А. Гаспарян: Мы ведь ждали до последнего, что Великобритания и Франция одумаются, что переговоры будут проходить нормально. После очередного доклада Ворошилова Сталин сказал их сворачивать, потому что они были абсолютно бесполезные.
Г. Саралидзе: Стало понятно, что они просто тянут время. Во-первых, делегации, которые приехали от Великобритании и Франции, не были наделены вообще никакими полномочиями, никаких инициатив не выдвигалось, на конкретные вопросы они не отвечали.
В западной историографии принято считать, что изменение нашей внешней политики связано с заменой министра иностранных дел Литвинова на Молотова. Вы как к этому относитесь?

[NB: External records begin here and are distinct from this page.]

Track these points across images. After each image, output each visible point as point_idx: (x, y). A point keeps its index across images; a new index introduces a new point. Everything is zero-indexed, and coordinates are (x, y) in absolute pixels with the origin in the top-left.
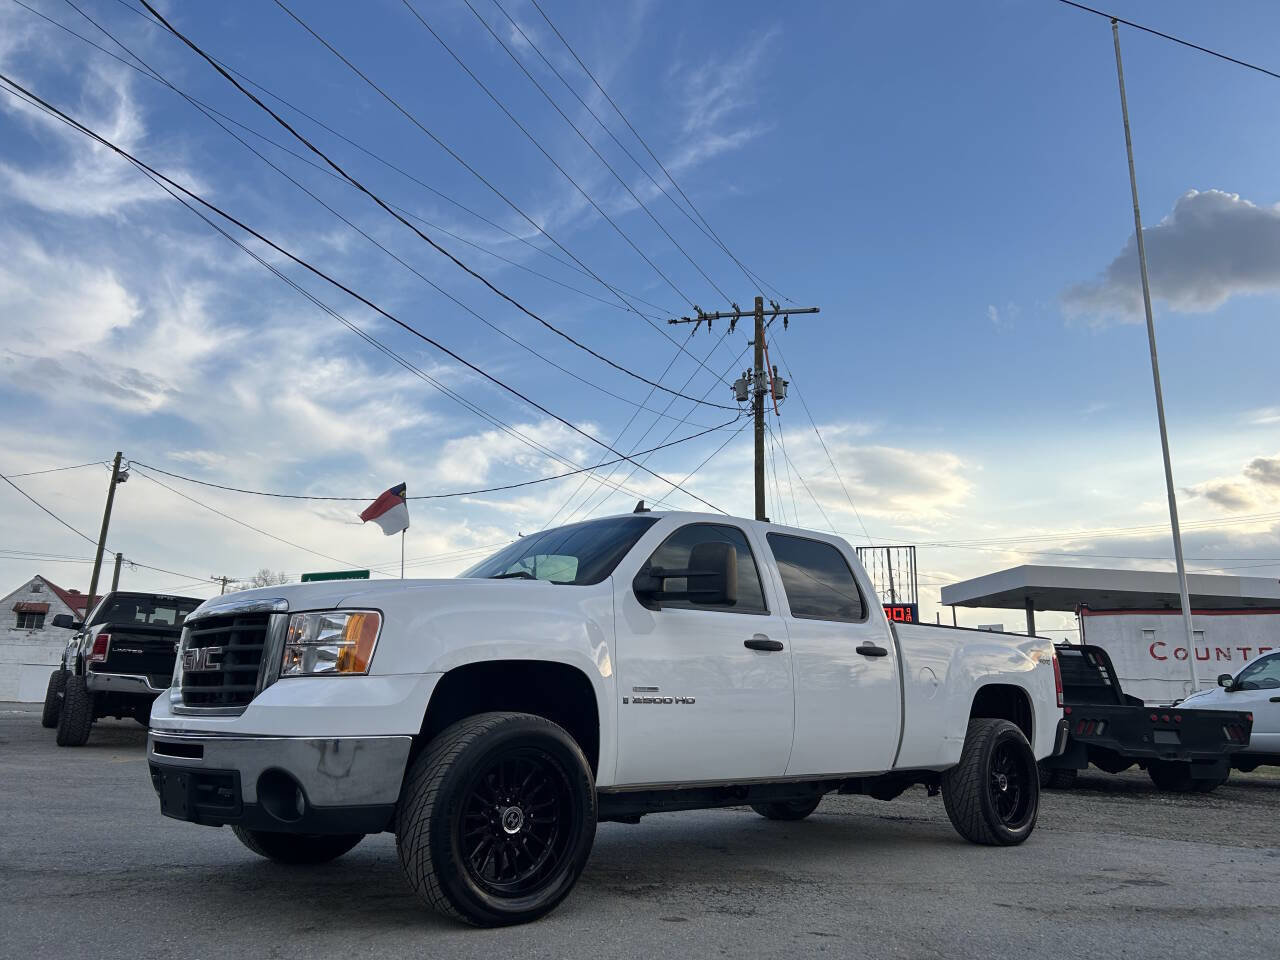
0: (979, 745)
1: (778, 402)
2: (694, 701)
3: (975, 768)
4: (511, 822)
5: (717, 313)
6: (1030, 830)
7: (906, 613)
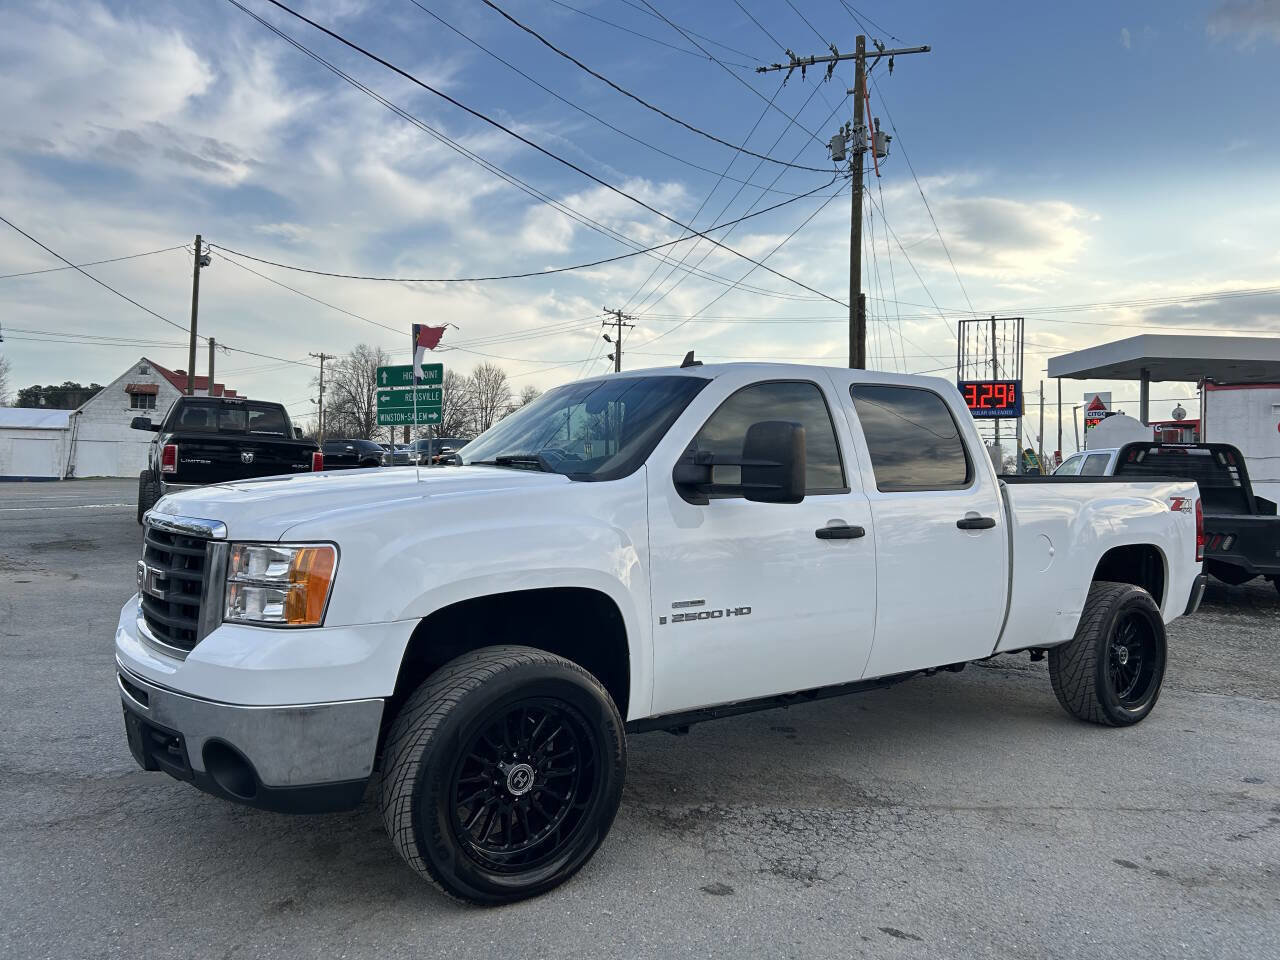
0: (1099, 618)
1: (879, 160)
2: (749, 609)
3: (1092, 645)
4: (519, 782)
5: (812, 58)
6: (1152, 706)
7: (1009, 390)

А. Гаспарян: Литвинов долгие годы считался главным англофилом в Советском Союзе и, естественно, проводником соответствующих взглядов. Именно Литвинов в свое время ратовал за заключение договора с Великобританией, Францией и Чехословакией, что, собственно, вызывало истерику у всех старых большевиков. Они совершенно справедливо расценивали это как воссоздание Антанты. В западной историографии по этому поводу говорят следующее: как только товарищ Сталин решил, что настало время делить Европу с Гитлером, вместо англофила Литвинова (который помимо прочего имел еврейское происхождение) он поставил Молотова, чтобы не раздражать Гитлера. По моему мнению, последнее, что могло тогда заботить товарища Сталина, это еврейское происхождение Литвинова. Меры надо было срочные принимать: и с точки зрения кадровой политики Народного комиссариата иностранных дел, и с точки зрения продвижения страны к пониманию того, что будет происходить через несколько месяцев. Дмитрий абсолютно точно обозначил эту ситуацию. Один фронт уже есть. Мюнхенское соглашение показало, что в любой момент за вашей спиной «партнеры» могут договориться. Что остается? Надо защищать свою страну.